On January 30th, Mistral AI, the French GenAI unicorn, introduced Small 3, a 24 billion parameter LLM, demonstrating that to be effective, an LLM does not require an astronomical number of parameters. Small 3.1, its successor, maintains a compact architecture while introducing significant improvements in performance, multimodal understanding, and long context management, thus surpassing models like Google's Gemma 3-it 27B and OpenAI's GPT-4o Mini.

Like its predecessor, Small 3.1 has 24 billion parameters and can be deployed on accessible hardware configurations, such as a PC running a single RTX 4090 GPU or a Mac with 32 GB of RAM, allowing companies to retain control over their sensitive data without relying on a centralized cloud infrastructure. The inference speed remains the same: 150 tokens per second, ensuring minimal latency for applications requiring instant responses. True to its commitment to open source, Mistral AI offers both models under the Apache 2.0 license, enabling the community to use, refine, and deploy them for various use cases.

Source: Mistral AI

Performance Optimization

While Small 3.1 builds on Small 3, one of the major advancements is the expansion of the contextual window from 32,000 to 128,000 tokens, an essential asset for tasks involving reasoning over long text sequences. While Mistral Small 3 focused primarily on text, version 3.1 improves image and document interpretation, positioning it favorably against small proprietary models and opening the door to varied applications, from industrial quality control to document recognition and automatic medical image analysis.
Mistral Small 3.1 is available in two formats:
  • An instructed version, Mistral Small 3.1 Instruct, ready to be used for conversational tasks and language understanding;
  • A pre-trained version, Mistral Small 3.1 Base, ideal for fine-tuning and specialization in specific domains (health, finance, legal, etc.).
 
The Instruct version is one of the best models in its category, outperforming its competitors on benchmarks requiring reasoning and contextual understanding. According to benchmarks shared by Mistral AI:
  • Small 3.1 Instruct shows better performance than Google's Gemma 3-it (27B) in textual, multimodal, and multilingual tasks;
  • It surpasses OpenAI's GPT-4o Mini on benchmarks like MMLU, HumanEval, and LongBench v2, notably thanks to its extended contextual window of 128,000 tokens;
  • It also outperforms Claude-3.5 Haiku in complex tasks involving long contexts and multimodal data;
  • It excels against Cohere Aya-Vision (32B) in multimodal benchmarks such as ChartQA and DocVQA, demonstrating advanced understanding of visual and textual data;
  • Small 3.1 shows high performance in multilingualism, surpassing its competitors in categories such as European and Asian languages.
Mistral Small 3.1 can be downloaded on the Huggingface platform and tested on Mistral AI's Platform. It is also available on Google Cloud Vertex AI and will be offered on NVIDIA NIM in the coming weeks.

To better understand

What is a LLM (Large Language Model) in terms of technology and functioning?
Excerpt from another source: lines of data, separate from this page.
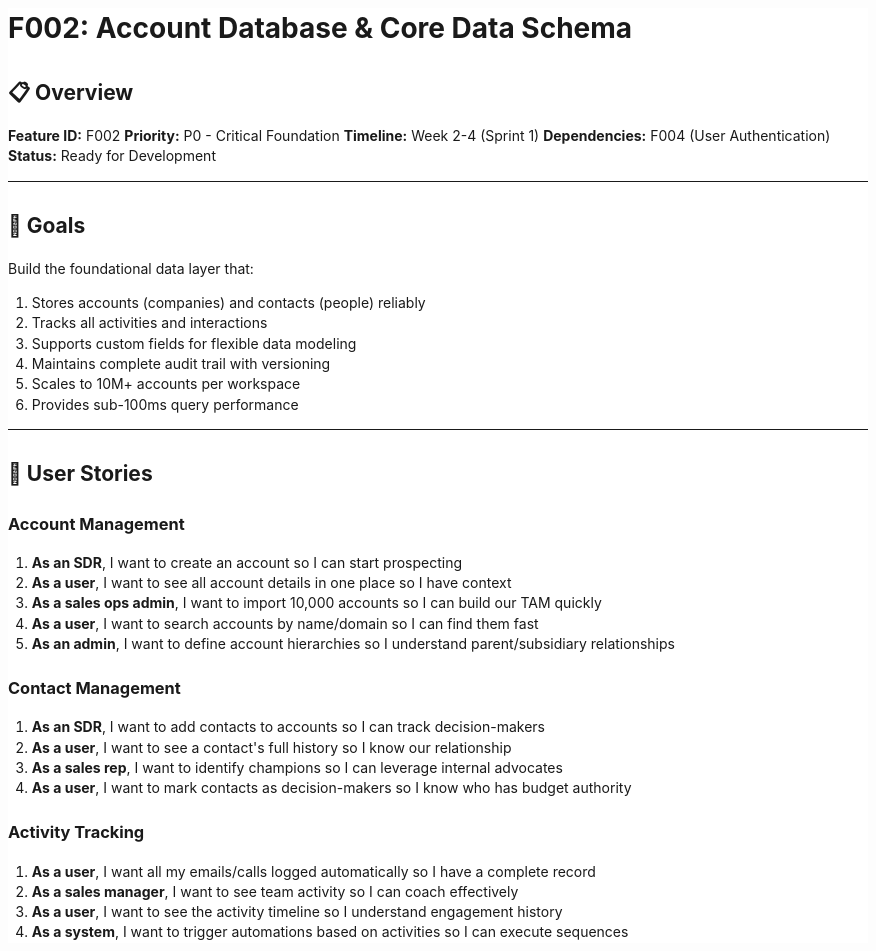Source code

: # F002: Account Database & Core Data Schema

## 📋 Overview

**Feature ID:** F002
**Priority:** P0 - Critical Foundation
**Timeline:** Week 2-4 (Sprint 1)
**Dependencies:** F004 (User Authentication)
**Status:** Ready for Development

---

## 🎯 Goals

Build the foundational data layer that:

1. Stores accounts (companies) and contacts (people) reliably
2. Tracks all activities and interactions
3. Supports custom fields for flexible data modeling
4. Maintains complete audit trail with versioning
5. Scales to 10M+ accounts per workspace
6. Provides sub-100ms query performance

---

## 👥 User Stories

### Account Management

1. **As an SDR**, I want to create an account so I can start prospecting
2. **As a user**, I want to see all account details in one place so I have context
3. **As a sales ops admin**, I want to import 10,000 accounts so I can build our TAM quickly
4. **As a user**, I want to search accounts by name/domain so I can find them fast
5. **As an admin**, I want to define account hierarchies so I understand parent/subsidiary relationships

### Contact Management

1. **As an SDR**, I want to add contacts to accounts so I can track decision-makers
2. **As a user**, I want to see a contact's full history so I know our relationship
3. **As a sales rep**, I want to identify champions so I can leverage internal advocates
4. **As a user**, I want to mark contacts as decision-makers so I know who has budget authority

### Activity Tracking

1. **As a user**, I want all my emails/calls logged automatically so I have a complete record
2. **As a sales manager**, I want to see team activity so I can coach effectively
3. **As a user**, I want to see the activity timeline so I understand engagement history
4. **As a system**, I want to trigger automations based on activities so I can execute sequences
A LLM is an artificial intelligence model designed to understand and generate natural language. It consists of billions of parameters adjusted through training on large amounts of text to predict the next word in a sentence. LLMs are used for applications like automatic translation, text summarization, and conversational agents.
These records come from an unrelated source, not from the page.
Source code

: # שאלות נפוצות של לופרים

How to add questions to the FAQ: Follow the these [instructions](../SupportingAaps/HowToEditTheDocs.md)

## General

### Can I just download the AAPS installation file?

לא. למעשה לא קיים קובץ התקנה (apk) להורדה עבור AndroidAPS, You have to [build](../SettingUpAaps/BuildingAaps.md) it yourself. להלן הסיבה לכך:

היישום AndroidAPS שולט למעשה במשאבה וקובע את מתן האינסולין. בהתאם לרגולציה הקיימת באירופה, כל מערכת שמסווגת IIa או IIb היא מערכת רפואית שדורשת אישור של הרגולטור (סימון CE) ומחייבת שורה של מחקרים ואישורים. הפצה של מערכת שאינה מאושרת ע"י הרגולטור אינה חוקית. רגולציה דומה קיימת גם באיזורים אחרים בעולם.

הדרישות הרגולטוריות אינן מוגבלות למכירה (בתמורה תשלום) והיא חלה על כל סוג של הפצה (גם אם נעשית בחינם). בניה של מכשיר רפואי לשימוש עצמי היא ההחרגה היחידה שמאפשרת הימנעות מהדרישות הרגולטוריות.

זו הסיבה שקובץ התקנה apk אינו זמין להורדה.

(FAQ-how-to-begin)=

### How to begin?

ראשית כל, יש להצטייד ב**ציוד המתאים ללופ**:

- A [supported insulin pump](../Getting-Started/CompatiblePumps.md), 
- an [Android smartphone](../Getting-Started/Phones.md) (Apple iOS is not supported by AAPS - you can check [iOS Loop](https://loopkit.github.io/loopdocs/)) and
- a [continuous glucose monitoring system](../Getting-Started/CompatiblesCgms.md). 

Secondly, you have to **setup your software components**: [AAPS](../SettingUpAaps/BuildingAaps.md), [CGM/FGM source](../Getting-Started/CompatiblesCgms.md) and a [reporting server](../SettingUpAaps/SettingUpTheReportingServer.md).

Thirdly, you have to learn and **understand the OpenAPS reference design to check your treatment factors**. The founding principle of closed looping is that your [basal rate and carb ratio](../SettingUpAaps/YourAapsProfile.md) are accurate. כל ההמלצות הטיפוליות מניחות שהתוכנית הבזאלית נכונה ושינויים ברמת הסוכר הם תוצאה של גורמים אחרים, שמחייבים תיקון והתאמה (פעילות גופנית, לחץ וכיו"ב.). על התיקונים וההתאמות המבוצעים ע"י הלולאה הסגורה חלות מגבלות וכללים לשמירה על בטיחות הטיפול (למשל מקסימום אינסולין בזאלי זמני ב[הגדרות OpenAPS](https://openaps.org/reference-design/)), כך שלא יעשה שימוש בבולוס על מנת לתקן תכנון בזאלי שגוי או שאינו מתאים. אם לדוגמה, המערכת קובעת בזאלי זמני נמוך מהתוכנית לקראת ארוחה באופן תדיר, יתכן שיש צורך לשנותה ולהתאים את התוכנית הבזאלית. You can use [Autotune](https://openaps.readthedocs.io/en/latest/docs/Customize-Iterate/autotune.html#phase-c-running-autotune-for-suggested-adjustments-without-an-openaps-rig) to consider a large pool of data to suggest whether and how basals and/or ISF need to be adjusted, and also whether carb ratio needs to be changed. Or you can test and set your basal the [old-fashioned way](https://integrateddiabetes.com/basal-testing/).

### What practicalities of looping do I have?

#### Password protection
What is the Apache 2.0 license and why is it significant for open source projects?

The Apache 2.0 license is an open-source software license that allows users to make significant modifications and use the software for commercial or private purposes while granting patents. It is significant because it ensures contributions remain free and accessible, fostering innovation and the adoption of new technologies.